- _WHAT YOU HAVE TO DO_
Each line in the data holding "none" should be listed.

- _Revision comparison data_
+-------+

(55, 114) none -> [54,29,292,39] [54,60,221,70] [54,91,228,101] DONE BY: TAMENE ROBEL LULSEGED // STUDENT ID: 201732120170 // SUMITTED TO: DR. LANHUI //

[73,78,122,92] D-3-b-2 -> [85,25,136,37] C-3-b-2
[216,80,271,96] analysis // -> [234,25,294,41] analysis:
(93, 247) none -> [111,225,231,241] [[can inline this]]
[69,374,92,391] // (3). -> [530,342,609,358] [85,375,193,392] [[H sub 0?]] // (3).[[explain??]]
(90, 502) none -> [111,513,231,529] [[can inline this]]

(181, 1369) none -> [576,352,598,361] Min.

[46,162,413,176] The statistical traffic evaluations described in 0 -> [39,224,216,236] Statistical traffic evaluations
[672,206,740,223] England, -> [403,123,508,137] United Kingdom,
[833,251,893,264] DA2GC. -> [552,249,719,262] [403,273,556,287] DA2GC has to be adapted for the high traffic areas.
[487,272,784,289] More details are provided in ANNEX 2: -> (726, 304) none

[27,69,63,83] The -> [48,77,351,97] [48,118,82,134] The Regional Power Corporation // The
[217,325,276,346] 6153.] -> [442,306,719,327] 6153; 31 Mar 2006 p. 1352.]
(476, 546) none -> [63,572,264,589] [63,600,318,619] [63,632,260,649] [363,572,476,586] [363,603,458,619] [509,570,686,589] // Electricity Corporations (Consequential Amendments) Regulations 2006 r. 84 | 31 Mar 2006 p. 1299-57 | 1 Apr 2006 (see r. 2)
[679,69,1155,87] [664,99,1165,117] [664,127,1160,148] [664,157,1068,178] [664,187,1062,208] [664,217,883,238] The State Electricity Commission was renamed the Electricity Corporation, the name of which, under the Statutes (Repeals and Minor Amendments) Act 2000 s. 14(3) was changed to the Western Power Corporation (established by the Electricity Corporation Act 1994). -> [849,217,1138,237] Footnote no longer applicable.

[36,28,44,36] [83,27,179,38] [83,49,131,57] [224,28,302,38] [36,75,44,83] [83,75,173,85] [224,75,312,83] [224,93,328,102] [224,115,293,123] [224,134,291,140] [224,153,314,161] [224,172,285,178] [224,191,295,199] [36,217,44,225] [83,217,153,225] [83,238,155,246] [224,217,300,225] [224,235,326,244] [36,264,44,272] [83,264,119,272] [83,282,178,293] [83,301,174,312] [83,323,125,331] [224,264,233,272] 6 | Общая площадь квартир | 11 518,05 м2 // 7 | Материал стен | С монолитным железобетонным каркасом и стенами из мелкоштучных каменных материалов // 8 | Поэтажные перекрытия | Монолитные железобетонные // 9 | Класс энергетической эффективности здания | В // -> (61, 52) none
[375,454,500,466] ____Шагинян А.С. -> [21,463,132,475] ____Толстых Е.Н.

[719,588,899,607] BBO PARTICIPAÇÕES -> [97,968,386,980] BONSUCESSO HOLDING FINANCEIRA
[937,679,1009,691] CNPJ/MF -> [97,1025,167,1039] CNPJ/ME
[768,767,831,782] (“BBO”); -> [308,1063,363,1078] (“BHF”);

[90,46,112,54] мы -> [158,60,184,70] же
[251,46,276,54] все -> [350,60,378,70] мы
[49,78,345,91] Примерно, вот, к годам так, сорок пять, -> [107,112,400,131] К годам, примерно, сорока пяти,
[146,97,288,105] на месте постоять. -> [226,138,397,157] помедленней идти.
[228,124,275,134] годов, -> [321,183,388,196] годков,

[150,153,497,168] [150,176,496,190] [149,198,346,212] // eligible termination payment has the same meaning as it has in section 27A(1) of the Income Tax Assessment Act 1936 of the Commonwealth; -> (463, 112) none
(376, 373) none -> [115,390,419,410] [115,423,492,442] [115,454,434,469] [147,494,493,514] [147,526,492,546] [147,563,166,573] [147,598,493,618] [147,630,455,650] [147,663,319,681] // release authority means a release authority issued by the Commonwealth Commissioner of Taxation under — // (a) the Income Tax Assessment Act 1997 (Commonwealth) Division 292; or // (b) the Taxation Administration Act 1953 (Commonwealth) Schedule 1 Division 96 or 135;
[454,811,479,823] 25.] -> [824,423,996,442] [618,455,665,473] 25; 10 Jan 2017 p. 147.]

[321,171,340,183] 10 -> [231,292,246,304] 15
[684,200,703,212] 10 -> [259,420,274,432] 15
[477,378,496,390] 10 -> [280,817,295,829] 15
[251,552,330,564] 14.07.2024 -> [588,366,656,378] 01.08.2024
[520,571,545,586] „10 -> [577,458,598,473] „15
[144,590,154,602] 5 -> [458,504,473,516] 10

+-------+

- _RESPONSE AREA_
(55, 114) none -> [54,29,292,39] [54,60,221,70] [54,91,228,101] DONE BY: TAMENE ROBEL LULSEGED // STUDENT ID: 201732120170 // SUMITTED TO: DR. LANHUI //
(93, 247) none -> [111,225,231,241] [[can inline this]]
(90, 502) none -> [111,513,231,529] [[can inline this]]
(181, 1369) none -> [576,352,598,361] Min.
[487,272,784,289] More details are provided in ANNEX 2: -> (726, 304) none
(476, 546) none -> [63,572,264,589] [63,600,318,619] [63,632,260,649] [363,572,476,586] [363,603,458,619] [509,570,686,589] // Electricity Corporations (Consequential Amendments) Regulations 2006 r. 84 | 31 Mar 2006 p. 1299-57 | 1 Apr 2006 (see r. 2)
[36,28,44,36] [83,27,179,38] [83,49,131,57] [224,28,302,38] [36,75,44,83] [83,75,173,85] [224,75,312,83] [224,93,328,102] [224,115,293,123] [224,134,291,140] [224,153,314,161] [224,172,285,178] [224,191,295,199] [36,217,44,225] [83,217,153,225] [83,238,155,246] [224,217,300,225] [224,235,326,244] [36,264,44,272] [83,264,119,272] [83,282,178,293] [83,301,174,312] [83,323,125,331] [224,264,233,272] 6 | Общая площадь квартир | 11 518,05 м2 // 7 | Материал стен | С монолитным железобетонным каркасом и стенами из мелкоштучных каменных материалов // 8 | Поэтажные перекрытия | Монолитные железобетонные // 9 | Класс энергетической эффективности здания | В // -> (61, 52) none
[150,153,497,168] [150,176,496,190] [149,198,346,212] // eligible termination payment has the same meaning as it has in section 27A(1) of the Income Tax Assessment Act 1936 of the Commonwealth; -> (463, 112) none
(376, 373) none -> [115,390,419,410] [115,423,492,442] [115,454,434,469] [147,494,493,514] [147,526,492,546] [147,563,166,573] [147,598,493,618] [147,630,455,650] [147,663,319,681] // release authority means a release authority issued by the Commonwealth Commissioner of Taxation under — // (a) the Income Tax Assessment Act 1997 (Commonwealth) Division 292; or // (b) the Taxation Administration Act 1953 (Commonwealth) Schedule 1 Division 96 or 135;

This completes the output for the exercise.